START Study material

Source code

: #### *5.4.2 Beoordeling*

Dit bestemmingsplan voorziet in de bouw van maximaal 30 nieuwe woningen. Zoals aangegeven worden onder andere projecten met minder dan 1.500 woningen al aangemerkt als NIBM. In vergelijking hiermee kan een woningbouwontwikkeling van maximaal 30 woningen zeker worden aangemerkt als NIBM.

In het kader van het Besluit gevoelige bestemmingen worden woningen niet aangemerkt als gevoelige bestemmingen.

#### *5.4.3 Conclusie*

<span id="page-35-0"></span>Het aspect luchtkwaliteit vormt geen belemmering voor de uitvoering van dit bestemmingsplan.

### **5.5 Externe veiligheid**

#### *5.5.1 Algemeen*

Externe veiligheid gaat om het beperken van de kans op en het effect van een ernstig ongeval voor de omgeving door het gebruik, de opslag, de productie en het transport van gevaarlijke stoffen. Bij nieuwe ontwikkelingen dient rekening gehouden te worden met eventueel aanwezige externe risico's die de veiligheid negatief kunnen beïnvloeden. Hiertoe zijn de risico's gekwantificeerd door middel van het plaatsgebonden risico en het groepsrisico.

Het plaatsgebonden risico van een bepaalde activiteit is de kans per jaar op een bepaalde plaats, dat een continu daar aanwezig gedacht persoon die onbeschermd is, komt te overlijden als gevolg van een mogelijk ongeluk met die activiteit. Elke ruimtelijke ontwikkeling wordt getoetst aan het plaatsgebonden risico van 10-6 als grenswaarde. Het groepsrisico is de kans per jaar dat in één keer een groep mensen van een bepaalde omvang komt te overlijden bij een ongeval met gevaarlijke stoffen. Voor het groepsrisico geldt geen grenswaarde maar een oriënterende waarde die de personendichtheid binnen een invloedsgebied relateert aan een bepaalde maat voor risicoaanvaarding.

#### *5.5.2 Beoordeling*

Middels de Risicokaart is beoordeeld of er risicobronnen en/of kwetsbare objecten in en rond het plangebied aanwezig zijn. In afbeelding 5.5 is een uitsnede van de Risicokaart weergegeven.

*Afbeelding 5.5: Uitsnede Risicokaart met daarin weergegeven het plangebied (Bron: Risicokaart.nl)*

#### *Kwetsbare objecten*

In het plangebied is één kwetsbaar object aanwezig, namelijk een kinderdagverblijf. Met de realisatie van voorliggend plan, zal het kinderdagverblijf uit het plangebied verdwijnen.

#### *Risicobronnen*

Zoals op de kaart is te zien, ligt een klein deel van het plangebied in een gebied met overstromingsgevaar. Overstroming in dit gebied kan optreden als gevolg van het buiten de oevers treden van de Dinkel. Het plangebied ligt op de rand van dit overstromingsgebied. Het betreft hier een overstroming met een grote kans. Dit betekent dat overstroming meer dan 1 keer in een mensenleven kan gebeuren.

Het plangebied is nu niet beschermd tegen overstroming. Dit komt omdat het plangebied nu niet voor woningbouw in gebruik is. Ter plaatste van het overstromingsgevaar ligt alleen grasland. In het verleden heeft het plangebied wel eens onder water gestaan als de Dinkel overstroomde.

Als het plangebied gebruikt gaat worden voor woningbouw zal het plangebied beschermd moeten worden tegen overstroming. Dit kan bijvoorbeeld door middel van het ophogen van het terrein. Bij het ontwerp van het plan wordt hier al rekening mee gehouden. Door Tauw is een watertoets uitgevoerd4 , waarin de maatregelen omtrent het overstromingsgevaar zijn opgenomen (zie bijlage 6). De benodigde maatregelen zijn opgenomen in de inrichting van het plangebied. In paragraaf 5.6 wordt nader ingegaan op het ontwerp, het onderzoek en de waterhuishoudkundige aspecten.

END Study material

Taking the records above, retype every line from the one with "#### *5.4.2 Beoordeling*" down to the one with "#### *5.4.3 Conclusie*", exactly and with nothing else.

: #### *5.4.2 Beoordeling*

Dit bestemmingsplan voorziet in de bouw van maximaal 30 nieuwe woningen. Zoals aangegeven worden onder andere projecten met minder dan 1.500 woningen al aangemerkt als NIBM. In vergelijking hiermee kan een woningbouwontwikkeling van maximaal 30 woningen zeker worden aangemerkt als NIBM.

In het kader van het Besluit gevoelige bestemmingen worden woningen niet aangemerkt als gevoelige bestemmingen.

#### *5.4.3 Conclusie*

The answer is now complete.